### Work task
Say how many lines of the data below have the word "cover" in them. Add nothing else.

Extracted page text data:
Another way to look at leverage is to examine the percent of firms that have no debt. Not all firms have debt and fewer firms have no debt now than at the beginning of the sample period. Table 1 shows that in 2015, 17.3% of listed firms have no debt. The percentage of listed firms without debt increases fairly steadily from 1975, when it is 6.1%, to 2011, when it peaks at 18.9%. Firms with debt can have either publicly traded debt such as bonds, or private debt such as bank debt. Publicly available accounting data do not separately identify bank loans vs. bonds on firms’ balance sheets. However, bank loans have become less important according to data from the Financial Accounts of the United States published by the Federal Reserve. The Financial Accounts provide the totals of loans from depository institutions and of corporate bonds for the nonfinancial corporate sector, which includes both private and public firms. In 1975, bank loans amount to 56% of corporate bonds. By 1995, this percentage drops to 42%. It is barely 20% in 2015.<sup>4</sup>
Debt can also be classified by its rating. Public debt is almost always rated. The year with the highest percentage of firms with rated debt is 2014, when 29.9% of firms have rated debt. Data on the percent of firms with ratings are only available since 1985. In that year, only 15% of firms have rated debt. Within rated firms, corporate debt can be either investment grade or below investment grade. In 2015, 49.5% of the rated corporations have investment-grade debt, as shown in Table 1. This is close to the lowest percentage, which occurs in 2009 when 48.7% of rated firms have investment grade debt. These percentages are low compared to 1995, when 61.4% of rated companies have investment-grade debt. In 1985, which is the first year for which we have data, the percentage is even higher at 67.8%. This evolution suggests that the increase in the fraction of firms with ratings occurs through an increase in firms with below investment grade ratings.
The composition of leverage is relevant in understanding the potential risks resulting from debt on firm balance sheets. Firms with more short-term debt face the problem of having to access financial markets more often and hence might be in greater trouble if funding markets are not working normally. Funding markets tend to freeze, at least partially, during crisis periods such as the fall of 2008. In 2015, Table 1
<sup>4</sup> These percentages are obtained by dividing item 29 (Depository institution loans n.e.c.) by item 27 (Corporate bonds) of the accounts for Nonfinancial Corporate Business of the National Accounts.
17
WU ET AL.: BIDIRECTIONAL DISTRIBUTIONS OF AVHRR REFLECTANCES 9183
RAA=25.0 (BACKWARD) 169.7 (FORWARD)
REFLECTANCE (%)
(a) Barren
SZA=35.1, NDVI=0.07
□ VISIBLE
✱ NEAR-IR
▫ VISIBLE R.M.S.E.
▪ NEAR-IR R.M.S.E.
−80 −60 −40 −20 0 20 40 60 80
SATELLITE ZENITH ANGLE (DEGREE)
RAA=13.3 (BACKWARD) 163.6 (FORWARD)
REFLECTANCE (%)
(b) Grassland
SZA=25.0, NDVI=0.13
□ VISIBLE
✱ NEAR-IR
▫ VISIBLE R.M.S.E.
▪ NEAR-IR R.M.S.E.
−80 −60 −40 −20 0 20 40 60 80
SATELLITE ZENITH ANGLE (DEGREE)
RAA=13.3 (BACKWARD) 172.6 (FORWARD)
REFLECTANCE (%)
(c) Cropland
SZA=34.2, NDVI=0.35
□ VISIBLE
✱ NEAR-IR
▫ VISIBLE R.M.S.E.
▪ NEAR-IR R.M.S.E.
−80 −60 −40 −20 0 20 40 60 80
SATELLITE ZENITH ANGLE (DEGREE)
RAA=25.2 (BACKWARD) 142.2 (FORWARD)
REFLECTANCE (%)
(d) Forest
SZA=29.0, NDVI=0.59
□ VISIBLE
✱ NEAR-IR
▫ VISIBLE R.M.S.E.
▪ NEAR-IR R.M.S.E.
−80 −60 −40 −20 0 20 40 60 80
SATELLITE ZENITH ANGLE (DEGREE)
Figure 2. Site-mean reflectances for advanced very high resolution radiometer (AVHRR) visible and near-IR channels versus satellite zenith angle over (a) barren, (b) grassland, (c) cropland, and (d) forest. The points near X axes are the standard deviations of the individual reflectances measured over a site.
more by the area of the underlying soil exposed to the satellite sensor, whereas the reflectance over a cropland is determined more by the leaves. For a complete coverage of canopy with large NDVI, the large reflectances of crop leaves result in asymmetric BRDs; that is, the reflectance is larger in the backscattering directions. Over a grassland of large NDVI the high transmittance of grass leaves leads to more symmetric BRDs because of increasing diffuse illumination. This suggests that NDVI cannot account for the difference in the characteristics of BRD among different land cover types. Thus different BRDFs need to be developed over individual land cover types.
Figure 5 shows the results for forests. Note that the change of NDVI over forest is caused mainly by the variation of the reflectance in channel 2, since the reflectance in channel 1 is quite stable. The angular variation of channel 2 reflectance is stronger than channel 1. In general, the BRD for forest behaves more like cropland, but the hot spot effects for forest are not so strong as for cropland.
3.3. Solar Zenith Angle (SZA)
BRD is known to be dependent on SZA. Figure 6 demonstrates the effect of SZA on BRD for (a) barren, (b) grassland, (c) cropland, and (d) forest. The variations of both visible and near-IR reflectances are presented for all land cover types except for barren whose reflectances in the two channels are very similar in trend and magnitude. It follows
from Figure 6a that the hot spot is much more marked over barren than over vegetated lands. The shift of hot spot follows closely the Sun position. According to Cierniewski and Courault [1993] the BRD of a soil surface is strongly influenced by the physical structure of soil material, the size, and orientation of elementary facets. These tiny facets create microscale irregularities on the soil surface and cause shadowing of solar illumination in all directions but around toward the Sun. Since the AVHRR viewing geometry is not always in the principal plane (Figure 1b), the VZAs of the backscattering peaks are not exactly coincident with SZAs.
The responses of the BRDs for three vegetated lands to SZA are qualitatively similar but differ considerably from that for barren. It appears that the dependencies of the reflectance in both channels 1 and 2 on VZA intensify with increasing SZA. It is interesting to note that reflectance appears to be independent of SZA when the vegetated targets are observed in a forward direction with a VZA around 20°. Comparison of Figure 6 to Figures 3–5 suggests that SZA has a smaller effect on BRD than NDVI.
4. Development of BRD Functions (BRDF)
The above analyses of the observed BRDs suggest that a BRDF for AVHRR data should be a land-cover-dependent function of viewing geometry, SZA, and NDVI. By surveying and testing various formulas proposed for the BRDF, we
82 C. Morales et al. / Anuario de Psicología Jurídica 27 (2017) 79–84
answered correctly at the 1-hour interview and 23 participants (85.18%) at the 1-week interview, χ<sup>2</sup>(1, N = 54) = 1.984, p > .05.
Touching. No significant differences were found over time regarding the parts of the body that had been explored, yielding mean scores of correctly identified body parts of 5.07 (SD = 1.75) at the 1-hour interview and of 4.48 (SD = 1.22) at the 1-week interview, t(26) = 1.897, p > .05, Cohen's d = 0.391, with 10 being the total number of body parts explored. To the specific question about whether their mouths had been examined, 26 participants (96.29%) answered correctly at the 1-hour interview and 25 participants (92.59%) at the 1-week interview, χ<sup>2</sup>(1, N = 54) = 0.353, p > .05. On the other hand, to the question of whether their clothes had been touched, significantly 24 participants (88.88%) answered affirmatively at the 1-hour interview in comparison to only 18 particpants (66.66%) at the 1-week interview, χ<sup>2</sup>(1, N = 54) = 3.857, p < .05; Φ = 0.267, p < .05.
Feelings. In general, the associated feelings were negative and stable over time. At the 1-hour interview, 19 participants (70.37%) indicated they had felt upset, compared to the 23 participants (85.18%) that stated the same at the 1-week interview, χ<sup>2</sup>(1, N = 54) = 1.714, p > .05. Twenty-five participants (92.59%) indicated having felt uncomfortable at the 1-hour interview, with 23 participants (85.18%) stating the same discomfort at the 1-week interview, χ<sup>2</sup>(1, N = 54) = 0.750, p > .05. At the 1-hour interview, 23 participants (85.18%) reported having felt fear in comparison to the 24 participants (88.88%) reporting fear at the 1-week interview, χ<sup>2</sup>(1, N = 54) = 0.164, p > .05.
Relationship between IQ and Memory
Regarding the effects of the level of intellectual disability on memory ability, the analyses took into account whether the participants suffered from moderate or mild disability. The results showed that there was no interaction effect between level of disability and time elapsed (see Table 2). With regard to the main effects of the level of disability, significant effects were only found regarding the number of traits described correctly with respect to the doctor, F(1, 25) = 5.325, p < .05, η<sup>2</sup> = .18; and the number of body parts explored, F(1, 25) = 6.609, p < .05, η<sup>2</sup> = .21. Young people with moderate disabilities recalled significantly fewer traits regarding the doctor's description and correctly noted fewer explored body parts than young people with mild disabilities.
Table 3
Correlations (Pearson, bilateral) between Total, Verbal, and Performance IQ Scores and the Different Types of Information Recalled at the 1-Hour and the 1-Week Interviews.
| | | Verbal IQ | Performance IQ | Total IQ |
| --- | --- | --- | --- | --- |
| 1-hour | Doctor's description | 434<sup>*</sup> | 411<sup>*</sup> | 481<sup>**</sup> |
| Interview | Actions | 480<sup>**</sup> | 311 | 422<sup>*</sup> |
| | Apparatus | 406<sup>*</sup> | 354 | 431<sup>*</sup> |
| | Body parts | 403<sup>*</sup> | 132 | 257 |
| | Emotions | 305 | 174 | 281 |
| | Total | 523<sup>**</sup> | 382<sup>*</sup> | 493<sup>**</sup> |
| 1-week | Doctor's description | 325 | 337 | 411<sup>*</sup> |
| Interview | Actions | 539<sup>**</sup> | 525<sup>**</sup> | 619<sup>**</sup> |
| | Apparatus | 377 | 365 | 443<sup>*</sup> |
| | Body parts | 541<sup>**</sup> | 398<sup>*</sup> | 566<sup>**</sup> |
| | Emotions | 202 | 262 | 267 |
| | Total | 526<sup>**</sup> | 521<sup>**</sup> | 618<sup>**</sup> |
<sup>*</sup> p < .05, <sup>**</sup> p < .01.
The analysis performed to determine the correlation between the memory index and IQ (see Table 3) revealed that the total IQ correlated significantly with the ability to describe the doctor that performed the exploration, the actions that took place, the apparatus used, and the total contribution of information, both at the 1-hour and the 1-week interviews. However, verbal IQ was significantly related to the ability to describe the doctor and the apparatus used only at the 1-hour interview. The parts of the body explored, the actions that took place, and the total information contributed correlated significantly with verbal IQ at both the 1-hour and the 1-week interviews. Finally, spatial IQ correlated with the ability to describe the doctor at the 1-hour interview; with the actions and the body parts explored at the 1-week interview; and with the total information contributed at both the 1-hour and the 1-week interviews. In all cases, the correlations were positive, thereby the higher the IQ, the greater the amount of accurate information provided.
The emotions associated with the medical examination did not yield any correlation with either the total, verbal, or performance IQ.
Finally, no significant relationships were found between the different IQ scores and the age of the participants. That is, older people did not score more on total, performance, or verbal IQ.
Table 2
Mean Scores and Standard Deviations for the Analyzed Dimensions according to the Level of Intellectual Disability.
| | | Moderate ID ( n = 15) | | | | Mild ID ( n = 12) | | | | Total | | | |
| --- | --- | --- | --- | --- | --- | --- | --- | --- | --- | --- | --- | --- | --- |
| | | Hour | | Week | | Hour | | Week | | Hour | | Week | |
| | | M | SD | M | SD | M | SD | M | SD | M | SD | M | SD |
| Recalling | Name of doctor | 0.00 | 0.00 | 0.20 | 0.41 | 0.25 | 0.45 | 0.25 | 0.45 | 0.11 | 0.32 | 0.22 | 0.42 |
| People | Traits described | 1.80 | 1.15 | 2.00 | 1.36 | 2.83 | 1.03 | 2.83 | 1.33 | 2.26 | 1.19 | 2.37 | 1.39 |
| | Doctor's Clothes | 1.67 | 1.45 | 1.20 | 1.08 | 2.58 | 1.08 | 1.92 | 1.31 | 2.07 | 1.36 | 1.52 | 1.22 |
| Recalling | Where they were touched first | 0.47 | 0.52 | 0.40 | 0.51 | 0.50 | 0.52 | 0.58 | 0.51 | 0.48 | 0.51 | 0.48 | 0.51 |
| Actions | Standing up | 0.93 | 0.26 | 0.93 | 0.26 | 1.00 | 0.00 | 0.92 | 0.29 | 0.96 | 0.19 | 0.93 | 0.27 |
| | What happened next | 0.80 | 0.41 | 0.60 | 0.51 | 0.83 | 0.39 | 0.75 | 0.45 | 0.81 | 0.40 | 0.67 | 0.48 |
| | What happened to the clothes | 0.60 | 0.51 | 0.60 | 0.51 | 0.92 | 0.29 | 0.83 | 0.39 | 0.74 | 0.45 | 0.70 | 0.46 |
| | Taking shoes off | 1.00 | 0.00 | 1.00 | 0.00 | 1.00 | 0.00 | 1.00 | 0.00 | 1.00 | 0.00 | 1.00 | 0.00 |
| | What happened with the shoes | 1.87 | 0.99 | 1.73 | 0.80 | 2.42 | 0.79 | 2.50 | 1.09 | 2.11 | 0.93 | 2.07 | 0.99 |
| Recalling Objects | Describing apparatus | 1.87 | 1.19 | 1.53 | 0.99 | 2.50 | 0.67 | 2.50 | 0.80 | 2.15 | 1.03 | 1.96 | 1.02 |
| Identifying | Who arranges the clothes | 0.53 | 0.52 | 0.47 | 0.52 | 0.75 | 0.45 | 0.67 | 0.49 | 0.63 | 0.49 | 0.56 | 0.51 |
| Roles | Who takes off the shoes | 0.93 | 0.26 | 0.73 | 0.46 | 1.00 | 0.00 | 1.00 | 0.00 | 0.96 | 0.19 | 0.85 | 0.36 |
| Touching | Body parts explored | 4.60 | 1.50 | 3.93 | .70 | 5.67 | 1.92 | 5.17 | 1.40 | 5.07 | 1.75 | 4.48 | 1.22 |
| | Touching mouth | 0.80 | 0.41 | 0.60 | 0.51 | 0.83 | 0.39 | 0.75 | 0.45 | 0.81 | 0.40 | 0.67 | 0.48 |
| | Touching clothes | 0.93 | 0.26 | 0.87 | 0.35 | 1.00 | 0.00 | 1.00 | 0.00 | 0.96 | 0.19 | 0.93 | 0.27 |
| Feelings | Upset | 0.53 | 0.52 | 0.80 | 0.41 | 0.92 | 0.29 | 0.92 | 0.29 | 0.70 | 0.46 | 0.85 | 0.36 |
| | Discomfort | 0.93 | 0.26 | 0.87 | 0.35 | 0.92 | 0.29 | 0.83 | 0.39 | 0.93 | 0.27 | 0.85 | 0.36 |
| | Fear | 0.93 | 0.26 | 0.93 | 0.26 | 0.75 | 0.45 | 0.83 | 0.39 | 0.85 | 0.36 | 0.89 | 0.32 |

### Written reply
3